__Instructions to follow__
From the very first line of the data to the line containing "Được thiết kế", retype everything exactly, leaving the pictures behind.

__Data for this task__
■ ■ ■ ■ ■ ■ ■

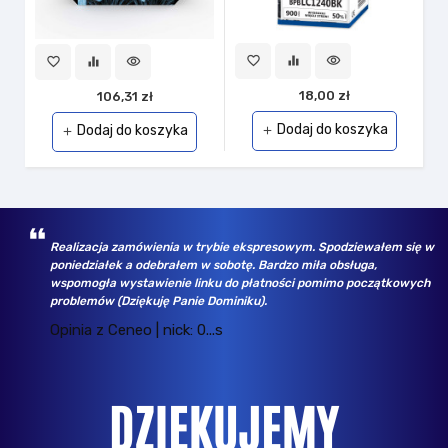
favorite_border
equalizer
visibility
fav
favorite_border
equalizer
visibility
18,00 zł
106,31 zł
Dodaj do koszyka
Dodaj do koszyka
add
add
Realizacja zamówienia w trybie ekspresowym. Spodziewałem się w
poniedziałek a odebrałem w sobotę. Bardzo miła obsługa,
wspomogła wystawienie linku do płatności pomimo początkowych
problemów (Dziękuję Panie Dominiku).
Opinia z Ceneo | nick: 0...s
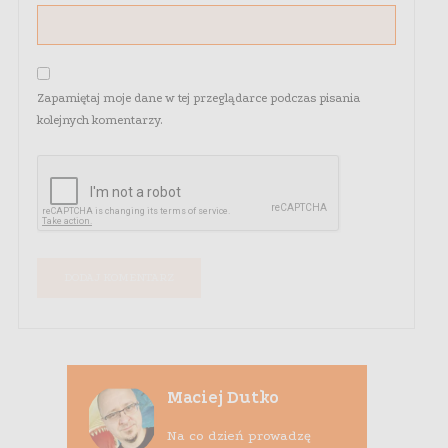
Zapamiętaj moje dane w tej przeglądarce podczas pisania
kolejnych komentarzy.
Maciej Dutko
Na co dzień prowadzę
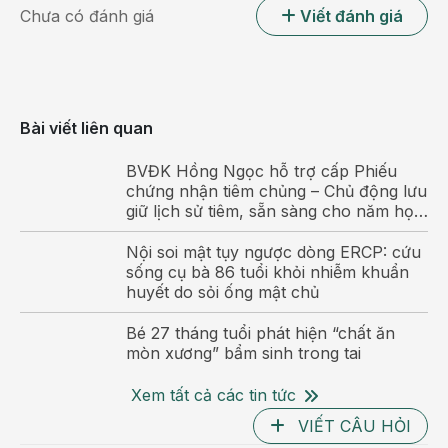
Khu trò chơi vận động
Chưa có đánh giá
Viết đánh giá
Được thiết kế với nhiều hoạt động thể chất hấp dẫn,
khu vận động giúp bé rèn luyện sức khỏe, phát triển
khả năng phối hợp tay chân, tăng cường sự linh hoạt
và sức bền. Đây là không gian lý tưởng để các bé giải
Bài viết liên quan
phóng năng lượng và hình thành thói quen vận động
tích cực.
BVĐK Hồng Ngọc hỗ trợ cấp Phiếu
chứng nhận tiêm chủng – Chủ động lưu
giữ lịch sử tiêm, sẵn sàng cho năm học
mới
Nội soi mật tụy ngược dòng ERCP: cứu
sống cụ bà 86 tuổi khỏi nhiễm khuẩn
huyết do sỏi ống mật chủ
Bé 27 tháng tuổi phát hiện “chất ăn
mòn xương” bẩm sinh trong tai
Xem tất cả các tin tức
VIẾT CÂU HỎI
Hỏ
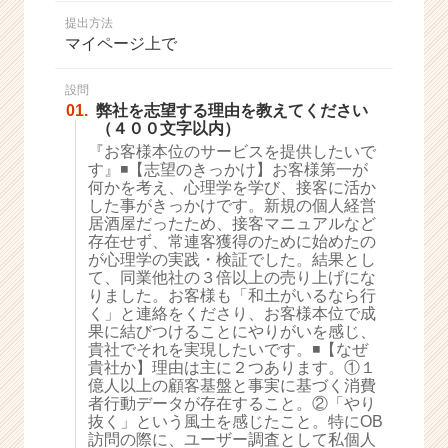
か
提出方法
ら
マイページ上で
ス
カ
ウ
設問
01.
弊社を志望する理由を教えてください
ト
（４００文字以内）
が
『お客様本位のサービスを提供したいで
届
す』◾️【志望のきっかけ】お客様第一が
く
何かを考え、心理学を学び、接客に活か
就
した事がきっかけです。新規の個人経営
活
居酒屋だったため、接客マニュアルなど
サ
存在せず、常連客獲得のために始めたの
イ
が心理学の実践・検証でした。結果とし
て、同業他社の３倍以上の売り上げにな
ト
りました。お客様も「和土がいるなら行
チ
く」と連絡をくださり、お客様本位で成
ア
果に結びつけることにやりがいを感じ、
キ
貴社でそれを実現したいです。◾️【なぜ
ャ
貴社か】理由は主に２つあります。①１
リ
億人以上の顧客基盤と事実に基づく消費
者行動データが存在すること。②「やり
ア
抜く」という風土を感じたこと。特にOB
（C
訪問の際に、ユーザー調査として私個人
h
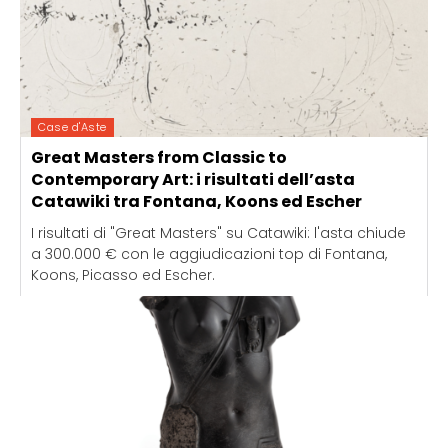
Case d'Aste
Great Masters from Classic to
Contemporary Art: i risultati dell’asta
Catawiki tra Fontana, Koons ed Escher
I risultati di "Great Masters" su Catawiki: l'asta chiude
a 300.000 € con le aggiudicazioni top di Fontana,
Koons, Picasso ed Escher.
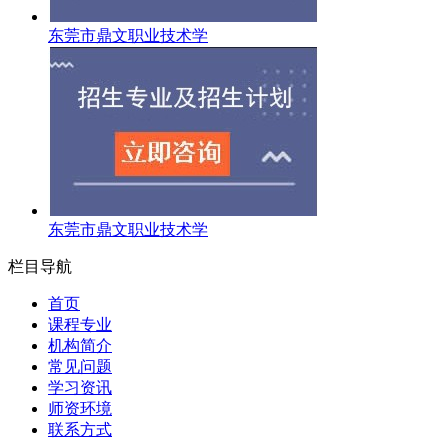
东莞市鼎文职业技术学
东莞市鼎文职业技术学
栏目导航
首页
课程专业
机构简介
常见问题
学习资讯
师资环境
联系方式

■ ■ ■ ■ ■ ■ ■

__Output for this task__
favorite_border
equalizer
visibility
fav
favorite_border
equalizer
visibility
18,00 zł
106,31 zł
Dodaj do koszyka
Dodaj do koszyka
add
add
Realizacja zamówienia w trybie ekspresowym. Spodziewałem się w
poniedziałek a odebrałem w sobotę. Bardzo miła obsługa,
wspomogła wystawienie linku do płatności pomimo początkowych
problemów (Dziękuję Panie Dominiku).
Opinia z Ceneo | nick: 0...s
Zapamiętaj moje dane w tej przeglądarce podczas pisania
kolejnych komentarzy.
Maciej Dutko
Na co dzień prowadzę
Khu trò chơi vận động
Chưa có đánh giá
Viết đánh giá
Được thiết kế với nhiều hoạt động thể chất hấp dẫn,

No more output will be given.